Saturday, January 10

pondering

theres so much goin o right now.
so many promises.
so many responsibilities.

its frustrating.

focusing on wats more important now is so much harder.
simply because theres so many things that i want to do now.
and i hav no idea why.

from the gunung korbu hike up to seeing my frens more.
theres just so much temptations.

and so much disappointments too.

i find it stil so interesting that we hav so much expectations.
with each expectations we instill inside so much hopes and desire.
the desire to do smthg new.
the need to get out of a routine.
the hope that situations may change.
the hunger for smthg that might be exciting.
the craving for all those things that we "expected".

and with everything theres comes all these anxiety and pressure.
to ppl and everyone around us. even ourselves.
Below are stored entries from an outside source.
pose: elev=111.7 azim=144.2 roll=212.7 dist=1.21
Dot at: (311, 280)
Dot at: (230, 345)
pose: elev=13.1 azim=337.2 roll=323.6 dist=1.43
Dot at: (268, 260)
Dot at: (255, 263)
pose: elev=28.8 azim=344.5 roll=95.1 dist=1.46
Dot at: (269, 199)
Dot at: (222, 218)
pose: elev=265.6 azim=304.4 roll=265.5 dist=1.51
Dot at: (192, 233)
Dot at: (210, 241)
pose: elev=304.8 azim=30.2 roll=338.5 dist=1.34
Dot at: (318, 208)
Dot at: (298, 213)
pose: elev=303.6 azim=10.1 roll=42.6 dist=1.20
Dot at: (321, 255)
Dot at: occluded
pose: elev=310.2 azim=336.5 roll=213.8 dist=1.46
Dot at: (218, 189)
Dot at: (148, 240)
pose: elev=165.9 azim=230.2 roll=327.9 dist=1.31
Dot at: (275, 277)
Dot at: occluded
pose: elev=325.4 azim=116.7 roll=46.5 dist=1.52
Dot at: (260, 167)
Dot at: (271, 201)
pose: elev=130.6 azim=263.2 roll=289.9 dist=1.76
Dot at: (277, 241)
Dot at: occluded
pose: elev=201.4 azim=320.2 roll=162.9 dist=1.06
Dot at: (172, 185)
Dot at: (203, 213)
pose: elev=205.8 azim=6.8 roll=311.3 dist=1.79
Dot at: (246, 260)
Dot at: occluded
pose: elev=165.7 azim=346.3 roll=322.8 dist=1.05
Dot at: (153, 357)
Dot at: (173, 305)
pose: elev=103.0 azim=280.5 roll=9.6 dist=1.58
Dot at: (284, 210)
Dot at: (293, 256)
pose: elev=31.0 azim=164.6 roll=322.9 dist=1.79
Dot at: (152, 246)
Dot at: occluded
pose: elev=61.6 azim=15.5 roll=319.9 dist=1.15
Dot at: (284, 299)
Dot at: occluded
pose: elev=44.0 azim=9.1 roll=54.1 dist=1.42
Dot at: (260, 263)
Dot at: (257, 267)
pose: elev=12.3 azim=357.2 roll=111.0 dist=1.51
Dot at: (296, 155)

i find it annoying sumtimes.
because i tend to subject myself to more pressure than everyone else.
den again, i'm strangely attracted to it.
i love challenges.
i actually like risks.
its disturbing.
but for a brief moment.
i wanted to go further.
(of course, that was when my rational went dead and died).
few hours later i'm back to safe-dull-boring-well planned caryn.

there were moments where the sudden burst of desiring excitement took over.
like the time i went parasailing.

i hav no idea wat i wan sumtimes.
perhaps its the temptation of the path nt taken.